Certamente, longe disto, não fizemos uma Constituição perfeita. Ao contrário, ela trouxe desencontros, ela é por demais detalhista, mas foi ela que nos permitiu superar, nos anos recentes, momentos graves para a democracia brasileira, com o impeachment de dois Presidentes da República, com os inomináveis atos do dia 8 de janeiro, sem que as nossas instituições de qualquer forma fossem abaladas.
Foi essa Constituição, foram esses debates que permitiram que nós passássemos a ter uma jornada de trabalho de 8 horas diárias e 44 horas semanais, o 13º salário, o direito ao aviso prévio, a licença-maternidade de 120 dias, a licença-paternidade, o direito de greve. O cidadão que entrou no mercado de trabalho após a promulgação da Constituição, colega Valmir, talvez achasse que esses direitos já estavam incorporados na sua vida sem que houvesse qualquer esforço para isso, mas eles só ocorreram porque os debates nesta Casa vieram de forma extremamente calorosa, franca e ampla.

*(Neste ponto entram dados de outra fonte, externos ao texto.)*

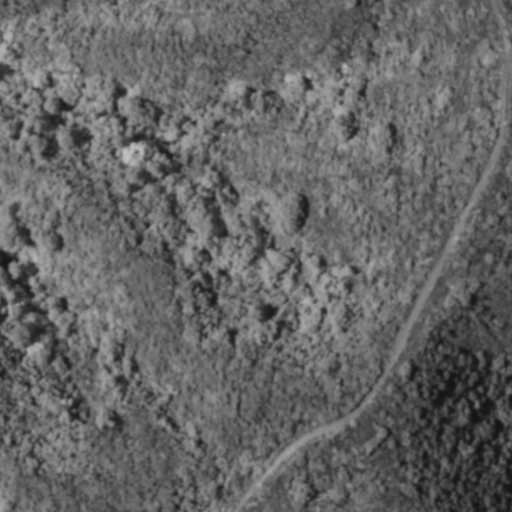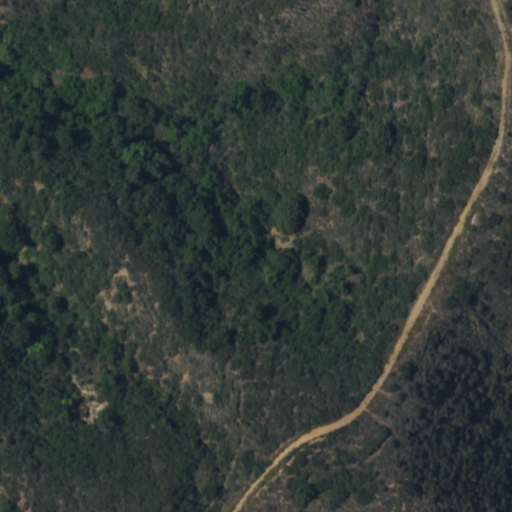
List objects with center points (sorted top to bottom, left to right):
road: (425, 288)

Portanto, Sr. Presidente, todos nós, que de alguma forma tivemos o privilégio de testemunhar aqueles momentos, sentimos um certo orgulho, uma certa ponta de satisfação ao ver que aquela Constituição, tão combatida e tão atacada nos seus primórdios, é hoje quase uma unanimidade nacional.

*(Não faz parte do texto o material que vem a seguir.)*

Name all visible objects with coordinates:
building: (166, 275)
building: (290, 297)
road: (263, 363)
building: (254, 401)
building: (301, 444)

Certamente, os avanços na área da saúde, que é pela primeira vez considerada um direito social, um direito do cidadão brasileiro, ou os avanços na educação que estabeleceram os limites de participação de cada ente federado na construção de uma educação de melhor qualidade no Brasil, tudo isso contribui para que nós hoje estejamos, de forma geral, através dos mais variados espectros ideológicos da vida brasileira, celebrando a nossa Constituição.
Mas não foi sempre assim. Eu me permito, com enorme franqueza, Sr. Presidente, em respeito à história, fazer aqui alguns registros. A vida dá a nós homens públicos oportunidades extraordinárias, muitas vezes até a de escrever um novo destino ou um futuro para a nossa sociedade, como aconteceu na Assembleia Constituinte, mas ela não dá a nenhum de nós, nem àqueles que se acham circunstancialmente e excessivamente poderosos, o poder de reescrever a história. Não. A história está lá com os seus fatos, a história está lá com os seus registros para nos ensinar a não cometer os erros do passado novamente.

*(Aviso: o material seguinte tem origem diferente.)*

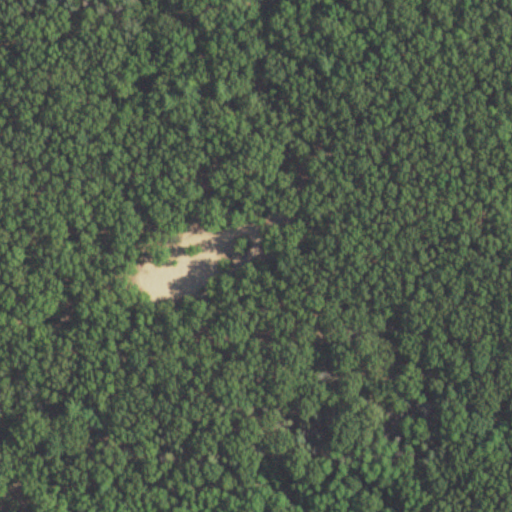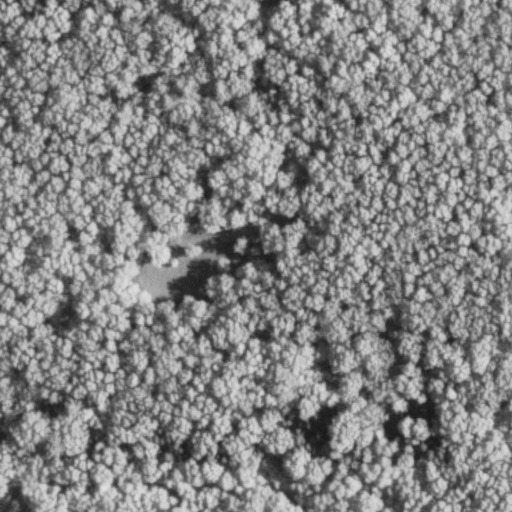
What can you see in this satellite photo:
road: (87, 194)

Caro Senador Renan, triste é o povo ou a sociedade que não conhece a sua história, porque terá muito maiores dificuldades, Deputado Marcel, de construir o seu futuro.
E faço aqui um registro histórico, uma lembrança que me parece oportuna, porque eu estava sentado nessas cadeiras, eu via quão frágil era a Constituição nos seus primórdios, nos seus primeiros meses, nos seus primeiros anos. O combate a ela era muito grande. Nenhum dos setores aos quais eu me referi, senhoras e senhores, jovens que nos acompanham, estava plenamente satisfeito com o desfecho da nossa Carta Magna, o que era positivo. Não poderíamos ter uma Constituição que atendesse a determinado segmento totalmente em detrimento de outro. Ela era, na verdade, a busca da síntese, do equilíbrio entre as várias proposições. Mas, desde o seu início, demonstrava de forma clara que tinha uma prioridade, que era os avanços sociais. Inclusive, o Capítulo dos Direitos Sociais, diferentemente de todas as Constituições anteriores, passa a ser o segundo dessa Constituição, atrás apenas dos Direitos e Deveres Individuais e Coletivos, como uma sinalização à sociedade brasileira de que aquela era a nossa prioridade absoluta.
Mas infelizmente, Sr. Presidente, no momento mais difícil de afirmação daquela Constituição que os analistas não sabiam se duraria 6 meses, se duraria 1 ano ou 10 anos, ela caminha hoje para ser a mais longeva de todas as Constituições da nossa era republicana, já que a primeira delas, a Constituição da República de 1889, completou 43 anos, não muito distante dos 35 anos que comemoramos hoje.
E lembro de algo aqui — peço licença a todos para fazer este registro como uma reflexão histórica: no dia 22 de setembro de 1988, reunimo-nos neste plenário — ele estava lotado. Estavam aqui todos os Srs. Constituintes e as galerias repletas — para encaminharmos a votação do texto final da nossa Carta Magna. Todos compreendiam as suas limitações, os equívocos que poderiam constar do texto, mas todos sabiam também da relevância e da importância de aprovarmos a nossa Constituição.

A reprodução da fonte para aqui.